(Passage for review Opens)

On the eve of the 2024 Masters, Augusta National Golf Club chairman Fred Ridley shared some big news about design updates — not to Augusta National, but to Augusta Municipal Golf Course.

Nicknamed the "Cabbage Patch" — or "The Patch" — for short, Augusta’s muni dates to 1928, sits adjacent to Daniel Field Airport and is situated 15 minutes (five miles) from Augusta National.

Augusta Municipal Golf Course — known as "The Patch" — in Augusta, Georgia.

"The collaboration announced last year with the City of Augusta, Augusta Technical College and the First Tee of Augusta aims to create affordable pathways to discover the game of golf as well as to develop tomorrow’s leaders within the business and workforce of the game," Ridley said.

Augusta National is leasing the facility from the City of Augusta, and representatives have already held community input sessions with frequent stakeholders of The Patch.

(Passage for review Closes)
(Supplied entries Opens)

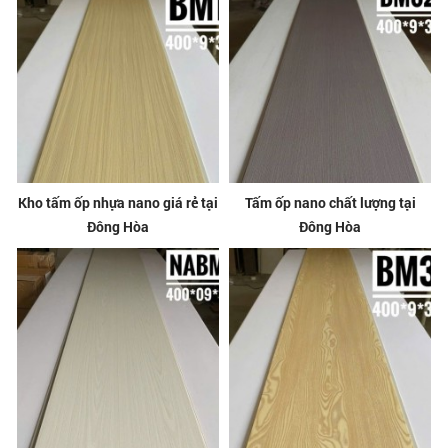
Kho tấm ốp nhựa nano giá rẻ tại
Tấm ốp nano chất lượng tại
Đông Hòa
Đông Hòa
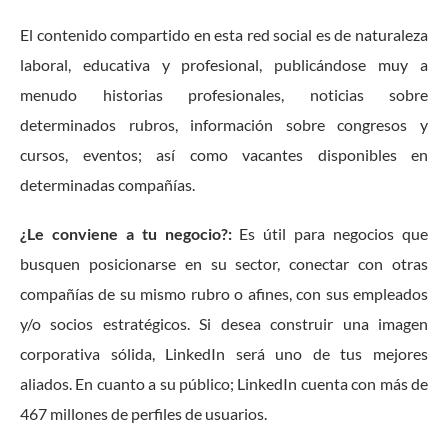
El contenido compartido en esta red social es de naturaleza
laboral, educativa y profesional, publicándose muy a
menudo historias profesionales, noticias sobre
determinados rubros, información sobre congresos y
cursos, eventos; así como vacantes disponibles en
determinadas compañías.
¿Le conviene a tu negocio?:
Es útil para negocios que
busquen posicionarse en su sector, conectar con otras
compañías de su mismo rubro o afines, con sus empleados
y/o socios estratégicos. Si desea construir una imagen
corporativa sólida, LinkedIn será uno de tus mejores
aliados. En cuanto a su público; LinkedIn cuenta con más de
467 millones de perfiles de usuarios.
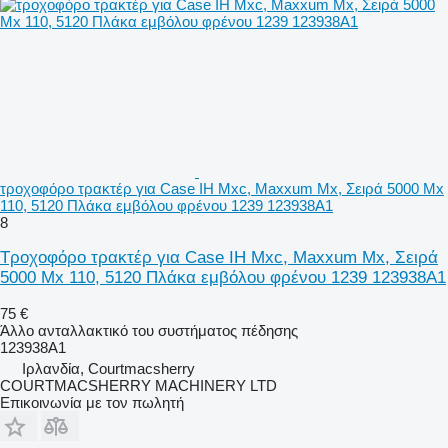
τροχοφόρο τρακτέρ για Case IH Mxc, Maxxum Mx, Σειρά 5000 Mx
110, 5120 Πλάκα εμβόλου φρένου 1239 123938A1
8
Τροχοφόρο τρακτέρ για Case IH Mxc, Maxxum Mx, Σειρά
5000 Mx 110, 5120 Πλάκα εμβόλου φρένου 1239 123938A1
75 €
Άλλο ανταλλακτικό του συστήματος πέδησης
123938A1
Ιρλανδία, Courtmacsherry
COURTMACSHERRY MACHINERY LTD
Επικοινωνία με τον πωλητή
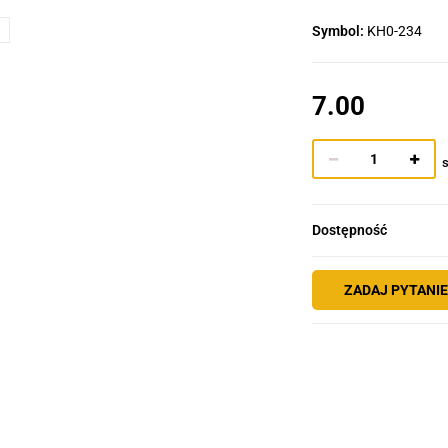
Symbol:
KH0-234
7.00
s
Dostępność
ZADAJ PYTANI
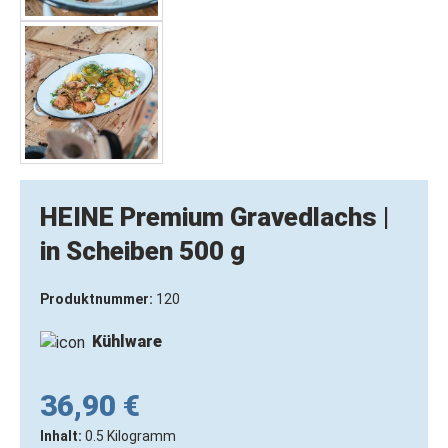
HEINE Premium Gravedlachs |
in Scheiben 500 g
Produktnummer:
120
Kühlware
36,90 €
Inhalt:
0.5 Kilogramm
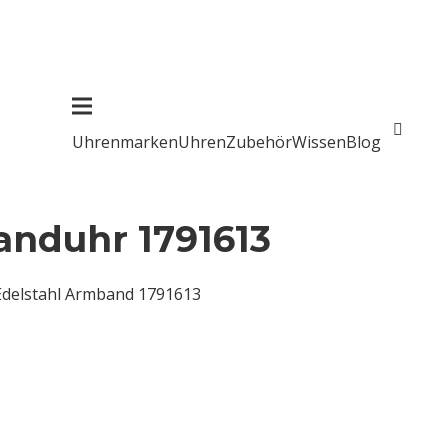
Uhrenmarken
Uhren
Zubehör
Wissen
Blog
nduhr 1791613
 Edelstahl Armband 1791613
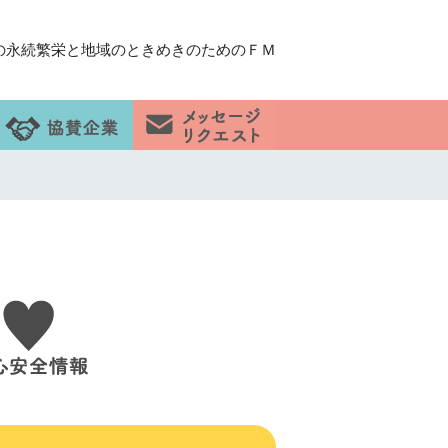
の永続繁栄と地域のときめきのためのＦＭ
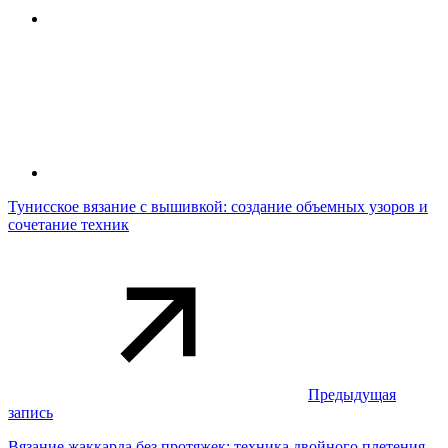
Тунисское вязание с вышивкой: создание объемных узоров и
сочетание техник
Предыдущая
запись
Вязание жаккарда без протяжек: техника двойного плетения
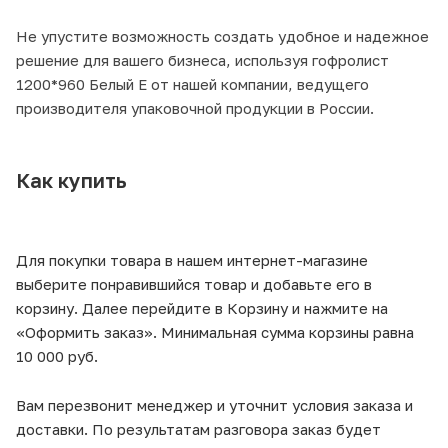
Не упустите возможность создать удобное и надежное
решение для вашего бизнеса, используя гофролист
1200*960 Белый Е от нашей компании, ведущего
производителя упаковочной продукции в России.
Как купить
Для покупки товара в нашем интернет-магазине
выберите понравившийся товар и добавьте его в
корзину. Далее перейдите в Корзину и нажмите на
«Оформить заказ». Минимальная сумма корзины равна
10 000 руб.
Вам перезвонит менеджер и уточнит условия заказа и
доставки. По результатам разговора заказ будет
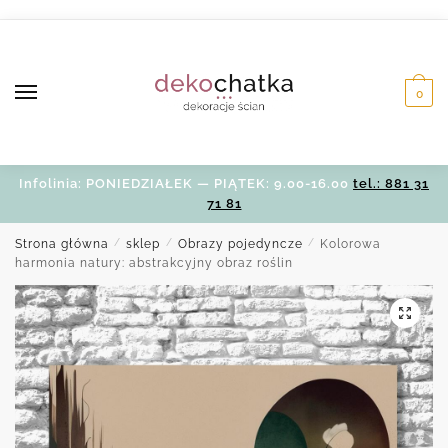
Skip
Skip
to
to
navigation
content
0
Infolinia: PONIEDZIAŁEK — PIĄTEK: 9.00-16.00
tel.: 881 31
71 81
Strona główna
/
sklep
/
Obrazy pojedyncze
/
Kolorowa
harmonia natury: abstrakcyjny obraz roślin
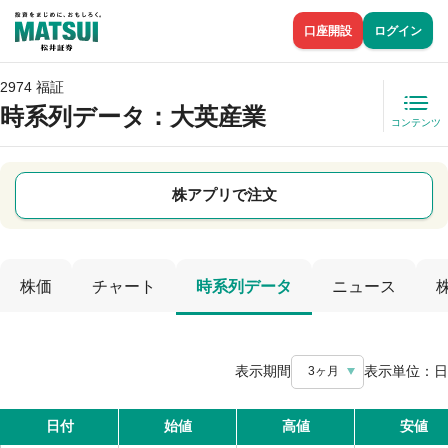
口座開設
ログイン
2974 福証
時系列データ
：大英産業
コンテンツ
株アプリで注文
株価
チャート
時系列データ
ニュース
表示期間
表示単位：
日
3ヶ月
日付
始値
高値
安値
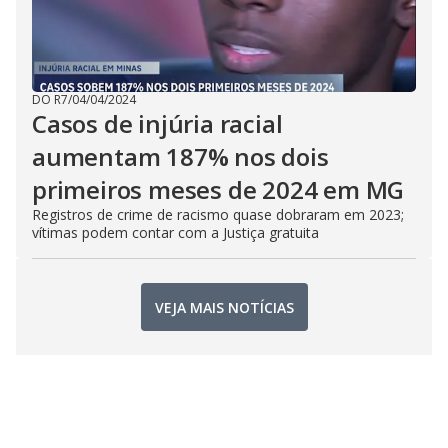
DO R7
/
04/04/2024
Casos de injúria racial
aumentam 187% nos dois
primeiros meses de 2024 em MG
Registros de crime de racismo quase dobraram em 2023;
vítimas podem contar com a Justiça gratuita
VEJA MAIS NOTÍCIAS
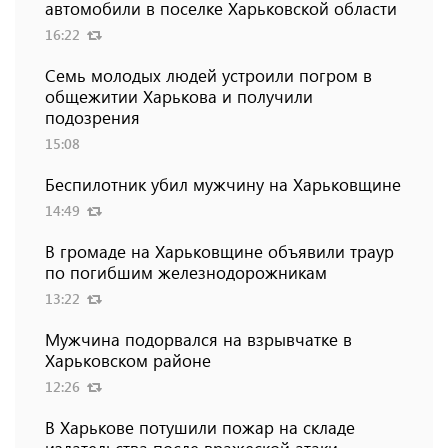
автомобили в поселке Харьковской области
16:22
Семь молодых людей устроили погром в
общежитии Харькова и получили
подозрения
15:08
Беспилотник убил мужчину на Харьковщине
14:49
В громаде на Харьковщине объявили траур
по погибшим железнодорожникам
13:22
Мужчина подорвался на взрывчатке в
Харьковском районе
12:26
В Харькове потушили пожар на складе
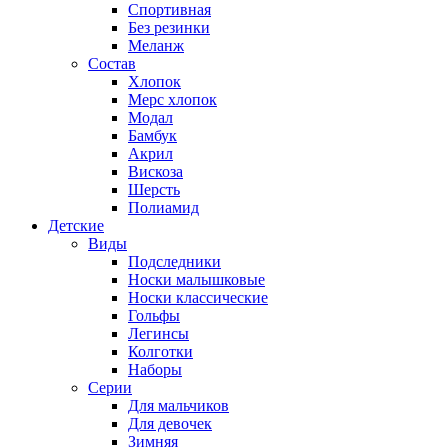
Спортивная
Без резинки
Меланж
Состав
Хлопок
Мерс хлопок
Модал
Бамбук
Акрил
Вискоза
Шерсть
Полиамид
Детские
Виды
Подследники
Носки малышковые
Носки классические
Гольфы
Легинсы
Колготки
Наборы
Серии
Для мальчиков
Для девочек
Зимняя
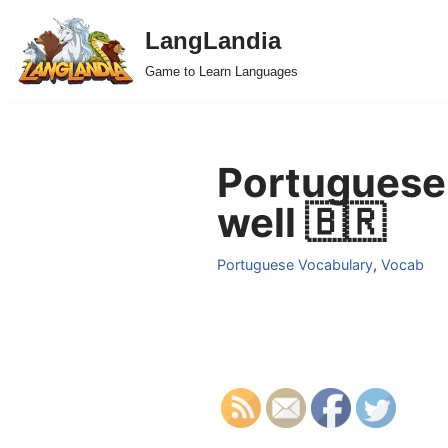
LangLandia
Skip
Game to Learn Languages
to
content
Portuguese
well 🇧🇷
Portuguese Vocabulary
,
Vocab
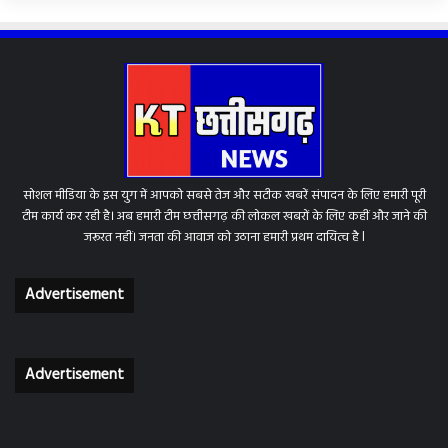
सोशल मीडिया के इस युग में आपको सबसे तेज और सटीक खबरें संपादन के लिए हमारी पूरी
टीम कार्य कर रही है। अब हमारी टीम छत्तीसगढ़ की लोकल खबरों के लिए कहीं और जाने की
जरूरत नहीं। जनता की आवाज को उठाना हमारी प्रथम दायित्व है l
Advertisement
Advertisement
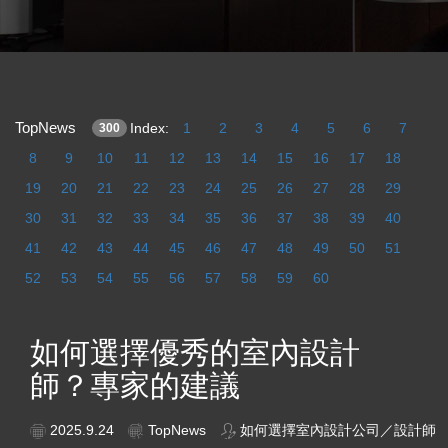
TopNews
Index:
1
2
3
4
5
6
7
300
8
9
10
11
12
13
14
15
16
17
18
19
20
21
22
23
24
25
26
27
28
29
30
31
32
33
34
35
36
37
38
39
40
41
42
43
44
45
46
47
48
49
50
51
52
53
54
55
56
57
58
59
60
如何選擇優秀的室內設計
師？專家的建議
2025.9.24
TopNews
如何選擇室內設計公司／設計師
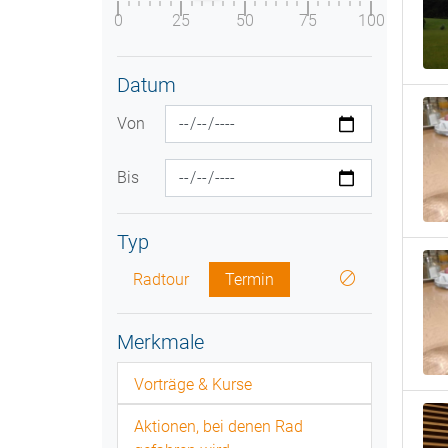
0
25
50
75
100
Datum
Von
Bis
Typ
Radtour
Termin
Merkmale
Vorträge & Kurse
Aktionen, bei denen Rad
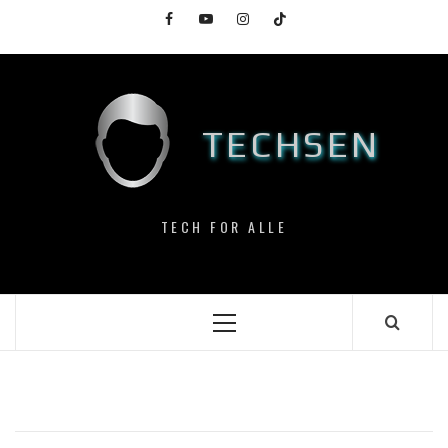
Skip
Facebook
YouTube
Instagram
TikTok
to
content
TECHSEN
TECH FOR ALLE
Primary
Menu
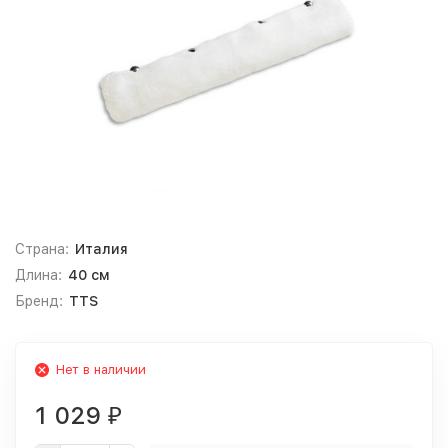
Страна:
Италия
Длина:
40 см
Бренд:
TTS
Нет в наличии
1 029
₽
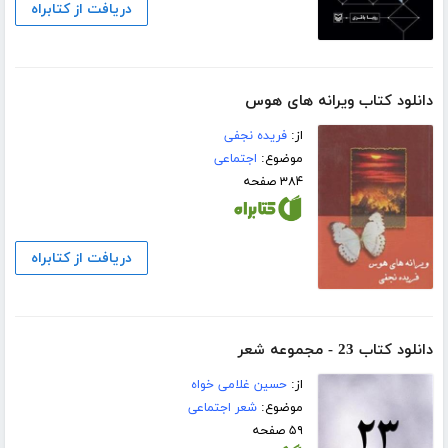
دریافت از کتابراه
دانلود کتاب ویرانه های هوس
از:
فریده نجفی
موضوع:
اجتماعی
۳۸۴ صفحه
دریافت از کتابراه
دانلود کتاب 23 - مجموعه شعر
از:
حسین غلامی خواه
موضوع:
شعر اجتماعی
۵۹ صفحه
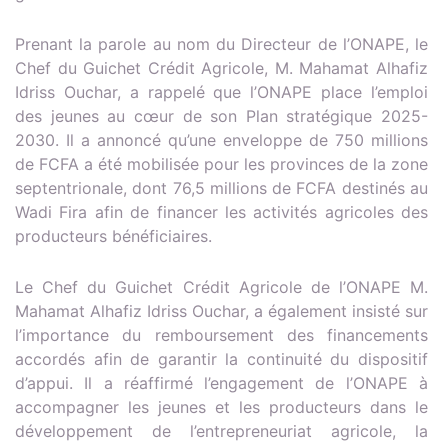
Prenant la parole au nom du Directeur de l’ONAPE, le
Chef du Guichet Crédit Agricole, M. Mahamat Alhafiz
Idriss Ouchar, a rappelé que l’ONAPE place l’emploi
des jeunes au cœur de son Plan stratégique 2025-
2030. Il a annoncé qu’une enveloppe de 750 millions
de FCFA a été mobilisée pour les provinces de la zone
septentrionale, dont 76,5 millions de FCFA destinés au
Wadi Fira afin de financer les activités agricoles des
producteurs bénéficiaires.
Le Chef du Guichet Crédit Agricole de l’ONAPE M.
Mahamat Alhafiz Idriss Ouchar, a également insisté sur
l’importance du remboursement des financements
accordés afin de garantir la continuité du dispositif
d’appui. Il a réaffirmé l’engagement de l’ONAPE à
accompagner les jeunes et les producteurs dans le
développement de l’entrepreneuriat agricole, la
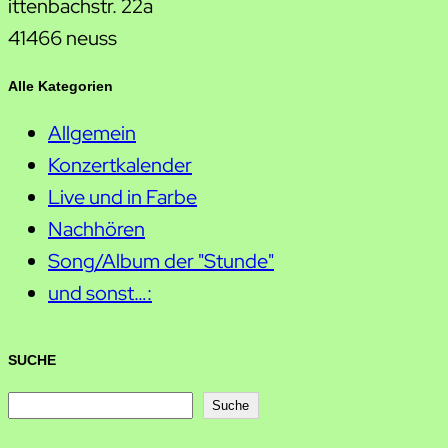
ittenbachstr. 22a
41466 neuss
Alle Kategorien
Allgemein
Konzertkalender
Live und in Farbe
Nachhören
Song/Album der "Stunde"
und sonst…:
SUCHE
S
Suche
u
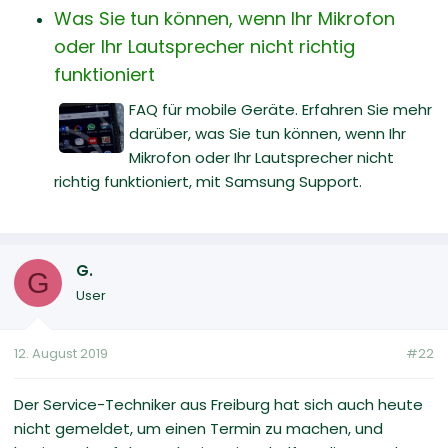
Was Sie tun können, wenn Ihr Mikrofon
oder Ihr Lautsprecher nicht richtig
funktioniert
FAQ für mobile Geräte. Erfahren Sie mehr
darüber, was Sie tun können, wenn Ihr
Mikrofon oder Ihr Lautsprecher nicht
richtig funktioniert, mit Samsung Support.
G.
G
User
12. August 2019
#22
Der Service-Techniker aus Freiburg hat sich auch heute
nicht gemeldet, um einen Termin zu machen, und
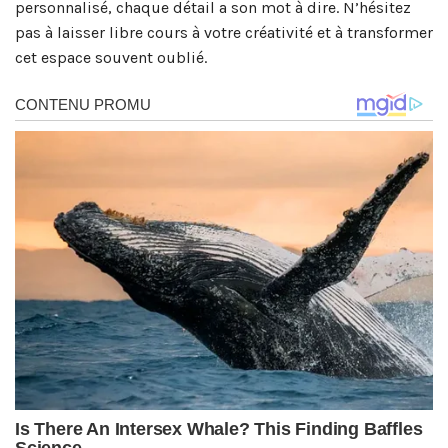
personnalisé, chaque détail a son mot à dire. N’hésitez
pas à laisser libre cours à votre créativité et à transformer
cet espace souvent oublié.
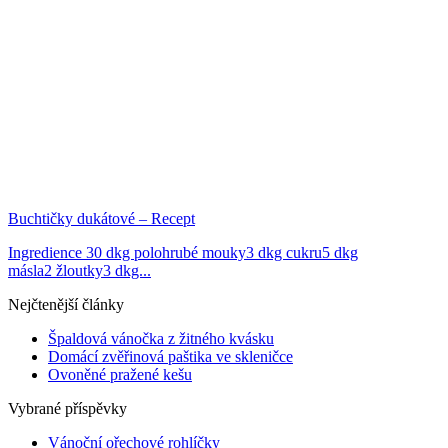
Buchtičky dukátové – Recept
Ingredience 30 dkg polohrubé mouky3 dkg cukru5 dkg
másla2 žloutky3 dkg...
Nejčtenější články
Špaldová vánočka z žitného kvásku
Domácí zvěřinová paštika ve skleničce
Ovoněné pražené kešu
Vybrané příspěvky
Vánoční ořechové rohlíčky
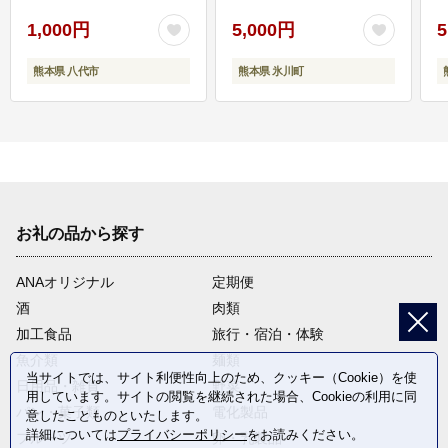
1,000円
5,000円
5
熊本県 八代市
熊本県 氷川町
お礼の品から探す
ANAオリジナル
定期便
酒
肉類
加工食品
旅行・宿泊・体験
魚介類
麺類
当サイトでは、サイト利便性向上のため、クッキー（Cookie）を使
日用品・雑貨
野菜
用しています。サイトの閲覧を継続された場合、Cookieの利用に同
パン・菓子類
電化製品
意したことものといたします。
詳細については
プライバシーポリシー
をお読みください。
フルーツ
卵・乳製品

(Supplied entries Closes)

Set of tasks
a. Copy the records word for word, starting at the line with "Buchtičky dukátové – Recept" and running through the last line of the records, both ends included. Leave the pictures out.
b. Write the next part of the passage on Augusta National's plans for Augusta Municipal Golf Course, picking up after its last sentence.
The text and the records were taken from separate sources.

Answers for each item
a.
Buchtičky dukátové – Recept
Ingredience 30 dkg polohrubé mouky3 dkg cukru5 dkg
másla2 žloutky3 dkg...
Nejčtenější články
Špaldová vánočka z žitného kvásku
Domácí zvěřinová paštika ve skleničce
Ovoněné pražené kešu
Vybrané příspěvky
Vánoční ořechové rohlíčky
1,000円
5,000円
5
熊本県 八代市
熊本県 氷川町
お礼の品から探す
ANAオリジナル
定期便
酒
肉類
加工食品
旅行・宿泊・体験
魚介類
麺類
当サイトでは、サイト利便性向上のため、クッキー（Cookie）を使
日用品・雑貨
野菜
用しています。サイトの閲覧を継続された場合、Cookieの利用に同
パン・菓子類
電化製品
意したことものといたします。
詳細については
プライバシーポリシー
をお読みください。
フルーツ
卵・乳製品

b.
"In that regard, we have retained two of golf’s most respected designers, Tom Fazio and Beau Welling, to lead the renovation of this historic municipal course," Ridley said. "Along with our partners, we are excited to get started next January with the goal of an April 2026 opening."

> RELATED: How an early Pete Dye moment shapes Beau Welling

Both Fazio and Welling, a former longtime associate of Fazio Design, have worked with Augusta National in the past, so the collaboration expects to be smooth, even if design details are scant at this point. Augusta National is indelibly linked to the city’s muni because many of the club’s caddies grew up playing The Patch.

"The planning is still in the process," Ridley said. "I think it has almost unlimited potential. It has a lot of history. We’re going to honor that history. For example, we’re not going to build a new clubhouse. There’s been a lot of history in that clubhouse, and we’re going to hopefully make it nicer and freshen it up. The main thing we’re going to try to do is to really provide a great golf course and practice area and possibly a short course.

"We hired Tom and Beau to help us with that. It’s really going to be a hub for junior and high school golf. Also, one aspect that I’m really excited about is the Golf Management Program that Augusta Tech has.

"It’s really a confluence of a lot of different elements of the game that can really be a great thing for Augusta. So, while planning is still in process, we’ll have more details next year. I think it’s going to be fantastic."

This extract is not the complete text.